Action item
For this exercise, write each entry below out precisely and omit the pictures.

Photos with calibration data
• • • •
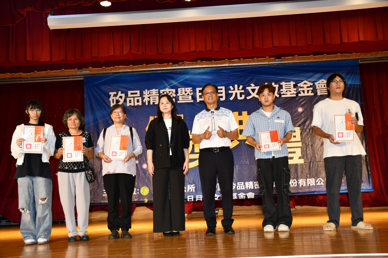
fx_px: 388
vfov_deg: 36.9
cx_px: 194
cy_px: 129
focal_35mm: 36
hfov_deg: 53.1
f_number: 3.8
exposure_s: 1/60
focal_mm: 24
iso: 280
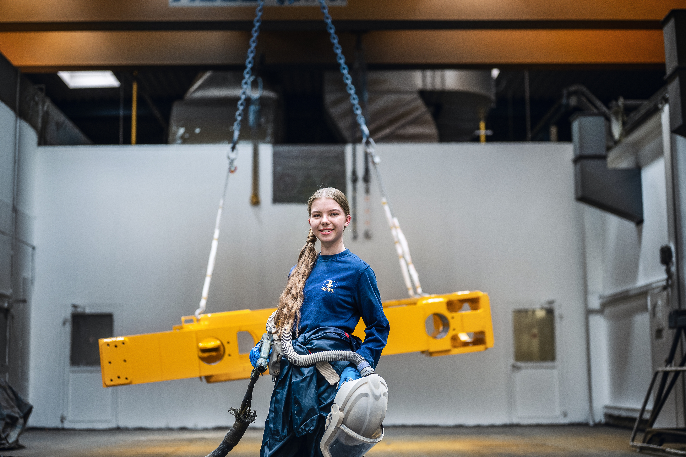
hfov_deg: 39.6
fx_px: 953
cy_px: 228
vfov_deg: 27.0
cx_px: 343
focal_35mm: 50
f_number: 1.8
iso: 250
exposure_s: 1/320
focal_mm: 50
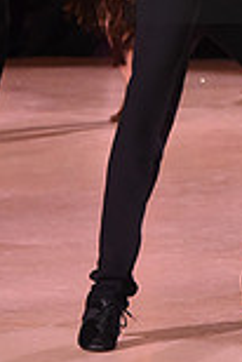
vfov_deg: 6.4
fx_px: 3219
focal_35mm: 320
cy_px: -54
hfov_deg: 4.3
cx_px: 450
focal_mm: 85
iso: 2500
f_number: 5.6
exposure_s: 1/320
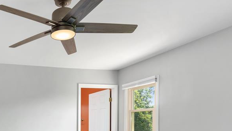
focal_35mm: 31
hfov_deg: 56.1
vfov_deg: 35.0
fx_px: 191
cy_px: 124
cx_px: 34
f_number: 9
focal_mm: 17
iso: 400
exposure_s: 1/2
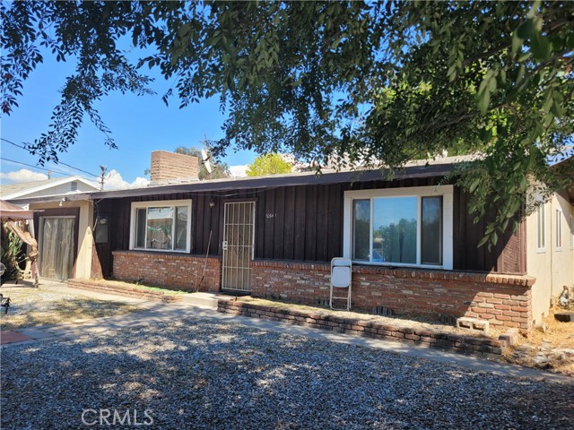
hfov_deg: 67.3
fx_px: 431
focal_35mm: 26
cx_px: 287
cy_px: 215
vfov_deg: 53.1
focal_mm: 5.4
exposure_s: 1/861
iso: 40
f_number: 1.8
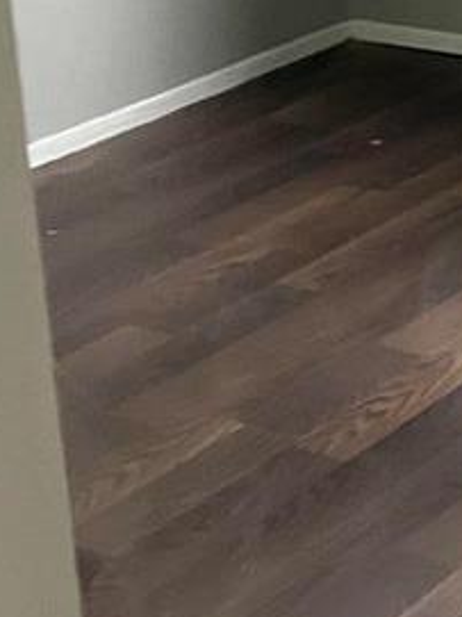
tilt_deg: -13.3
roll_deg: +0.0
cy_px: 14
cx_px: 790
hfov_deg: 12.0
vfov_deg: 16.8
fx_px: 2048
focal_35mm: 115
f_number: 1.6
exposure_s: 1/43
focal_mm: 5.1
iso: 500
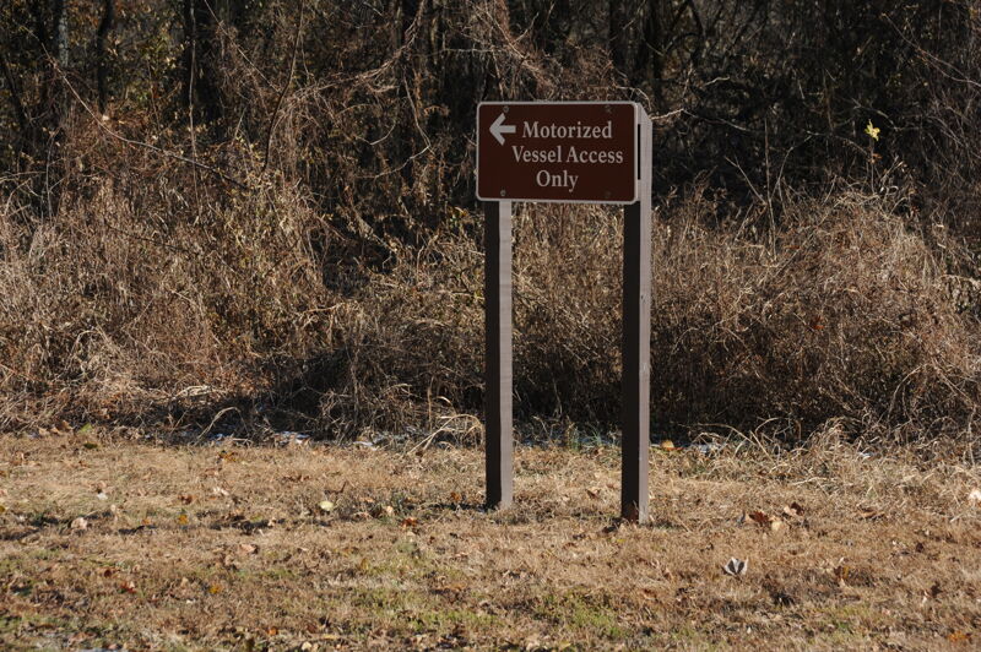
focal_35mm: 105
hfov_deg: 19.5
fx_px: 2859
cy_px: 326
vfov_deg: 13.0
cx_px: 490
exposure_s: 1/250
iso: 200
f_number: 10
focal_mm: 105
• • • •
Exercise response
fx_px: 388
vfov_deg: 36.9
cx_px: 194
cy_px: 129
focal_35mm: 36
hfov_deg: 53.1
f_number: 3.8
exposure_s: 1/60
focal_mm: 24
iso: 280
hfov_deg: 39.6
fx_px: 953
cy_px: 228
vfov_deg: 27.0
cx_px: 343
focal_35mm: 50
f_number: 1.8
iso: 250
exposure_s: 1/320
focal_mm: 50
vfov_deg: 6.4
fx_px: 3219
focal_35mm: 320
cy_px: -54
hfov_deg: 4.3
cx_px: 450
focal_mm: 85
iso: 2500
f_number: 5.6
exposure_s: 1/320
focal_35mm: 31
hfov_deg: 56.1
vfov_deg: 35.0
fx_px: 191
cy_px: 124
cx_px: 34
f_number: 9
focal_mm: 17
iso: 400
exposure_s: 1/2
hfov_deg: 67.3
fx_px: 431
focal_35mm: 26
cx_px: 287
cy_px: 215
vfov_deg: 53.1
focal_mm: 5.4
exposure_s: 1/861
iso: 40
f_number: 1.8
tilt_deg: -13.3
roll_deg: +0.0
cy_px: 14
cx_px: 790
hfov_deg: 12.0
vfov_deg: 16.8
fx_px: 2048
focal_35mm: 115
f_number: 1.6
exposure_s: 1/43
focal_mm: 5.1
iso: 500
focal_35mm: 105
hfov_deg: 19.5
fx_px: 2859
cy_px: 326
vfov_deg: 13.0
cx_px: 490
exposure_s: 1/250
iso: 200
f_number: 10
focal_mm: 105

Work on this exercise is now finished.